La Nueva España

La Nueva España

Contenido exclusivo para suscriptores digitales

El árbitro dice que no hay nada

Finales

Sobre el título de Copa conquistado por el Barcelona ante el Sevilla

Qué pereza las banderas, y los himnos, pero el domingo se jugaba una final, la de la Copa del Rey, y la disputaban quienes la disputaban, en la ciudad más adecuada, sin duda y, quizá, por desgracia, en el estadio más oportuno. Todo partido es un encuentro, pocas serán las veces que haga falta repetirlo si alguna de ellas sirve para que alguien, aunque no sea más que por un momento, lo recuerde. Es el juego el que posibilita el encuentro. Y no el encuentro el que posibilita el juego. Me estoy refiriendo también a la escritura al decir esto, por supuesto, a cualquier proceso durante el cual uno sienta que todas sus capacidades se ponen en marcha simultáneamente y al más alto nivel con un único objetivo: lo que David Foster Wallace aseguraba sentir cuando leía a Don DeLillo. De una final, especialmente si se trata de una final de Copa, más que goles, lo que el aficionado espera es intensidad, e intensidad es precisamente lo que sintetiza y describe el encuentro del pasado domingo, cuyo guión estaba desde hacía tiempo escrito, y podría haberlo escrito cualquiera: los sevillistas, encomendados al recuperado y crecido Banega, buscarían la espalda de los centrales contrarios, donde aparecería Gameiro aprovechando su velocidad, su manera de quedarse solo. Los azulgranas harían lo suyo, que es suyo y de ningún otro, persiguiendo, al igual que los andaluces, la profundidad, aunque no directamente. Pero el guión fue reescrito mientras la obra estaba siendo representada. La expulsión de Mascherano y la lesión de Suárez lo cambiaron todo. Y, curiosamente, aunque no paradójicamente, el equipo beneficiado sintió que su ventaja era una carga, una losa, mientras que el perjudicado encontró en su inesperado rol un reto, un enigma, algo que descifrar, la obligación de buscar el camino que los llevase a casa, porque el estilo es sólo un reflejo de la voz y, si algo nos hace sentir la voz es que estamos en casa, que hemos vuelto a casa, que nunca nos fuimos de ella.

Los azulgranas recurrieron al estilo: la forma de hacer que la situación se adapte a ti; los sevillistas, al tono: la forma de adaptarte tú a la situación. Y así, en un mismo escenario, los actores se intercambiaron los papeles. Unos, los blancos, representaron el carácter, a la postre insuficiente; los otros, los azulgranas, el temperamento, como es ley, decisivo. Los de Luis Enrique

no resistían, aguardaban; los de Emery no atacaban, embestían. El Barcelona hizo lo de siempre por una vía distinta, eso es temperamento; el Sevilla intentó hacer algo distinto por la vía de siempre, eso es carácter. Los azulgranas fueron nuevamente los más grandes porque supieron ser pequeños; los sevillistas no pasaron de ser un rival digno y en cierto modo superior hasta que el guión fue modificado porque, con todo a favor, no supieron ser grandes. Replegarse en realidad es un modo de estar más unidos. Piqué, Busquets, Iniesta, Messi y finalmente Neymar se repartieron el campo y las tareas, los espacios y el balón, motivados en la contrariedad. Entre los sevillistas, sólo Banega parecía capacitado para interpretar la situación, para hablar aquella lengua que sus compañeros articulaban con dificultad y era la suya natural. Luego le expulsaron y Messi (autor del pase letal a Neymar que provocó la roja al fino y lúcido centrocampista argentino) daba una nueva asistencia extraordinaria, en esta ocasión en profundidad (el recurso, a priori, de los sevillistas), a Jordi Alba, quien definió con la sencillez que requieren las citas mayores.
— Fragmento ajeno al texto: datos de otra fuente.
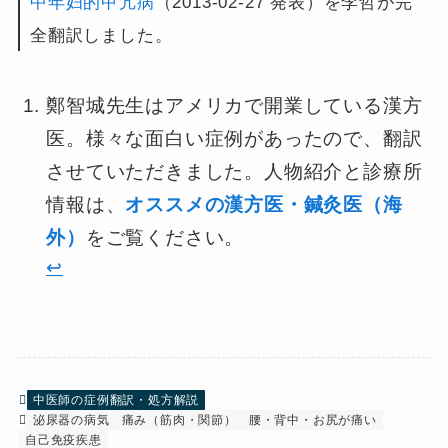
中年妇的甲亢病
（2013-02-27 発表）を李哲が完
全翻訳しました。
鄭智城先生はアメリカで開業している漢方
医。様々な面白い症例があったので、翻訳
させていただきました。人物紹介と診療所
情報は、
オススメの漢方医・鍼灸医（海
外）
をご覧ください。
↩︎
中医師の症例翻訳・処方解説
泌尿器の病気
痛み（筋肉・関節）
腰・背中・お尻が痛い
自己免疫疾患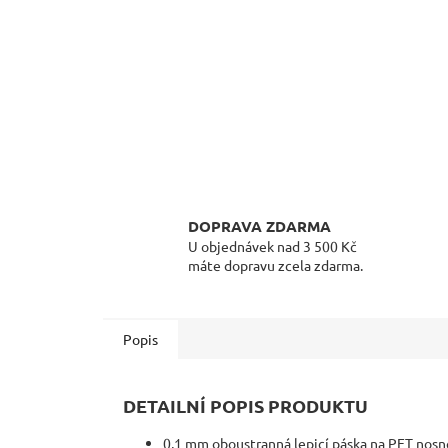
DOPRAVA ZDARMA
U objednávek nad 3 500 Kč
máte dopravu zcela zdarma.
Popis
DETAILNÍ POPIS PRODUKTU
0,1 mm oboustranná lepicí páska na PET nosné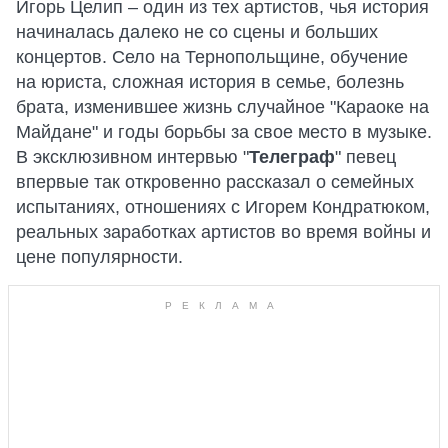
Игорь Целип – один из тех артистов, чья история
начиналась далеко не со сцены и больших
концертов. Село на Тернопольщине, обучение
на юриста, сложная история в семье, болезнь
брата, изменившее жизнь случайное "Караоке на
Майдане" и годы борьбы за свое место в музыке.
В эксклюзивном интервью "
Телеграф
" певец
впервые так откровенно рассказал о семейных
испытаниях, отношениях с Игорем Кондратюком,
реальных заработках артистов во время войны и
цене популярности.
Otro regalo del diez azulgrana a Neymar finiquitaba el partido y volvía a evidenciar que cada exhibición suya no es una exhibición, sino un compendio de argumentos, que él, Messi, el repartidor, consciente de las actuales necesidades de su equipo, ha decidido renunciar a las cifras individuales y alejarse de la portería para hacer más daño al rival, para estar en contacto constante con sus compañeros, para hacer que todos, gracias a él, sean mejores. Pero la final, aun tratándose del acontecimiento indudable de los últimos días, no ha sido lo que más me ha importado. Lo que más me ha importado ha sido el despido de Santiago Segurola. Por eso quiero cerrar esta entrega, con la que doy por concluida la temporada, con las manifestaciones del maestro tras saberse sin su puesto de trabajo, porque si tenemos voz es para la continuidad: "Vamos hacia un Hollywood en pequeñito, que presume de no hacer periodismo sino de hacer espectáculo y eso es preocupante. (?) Un periodismo ético no tiene por qué ser aburrido".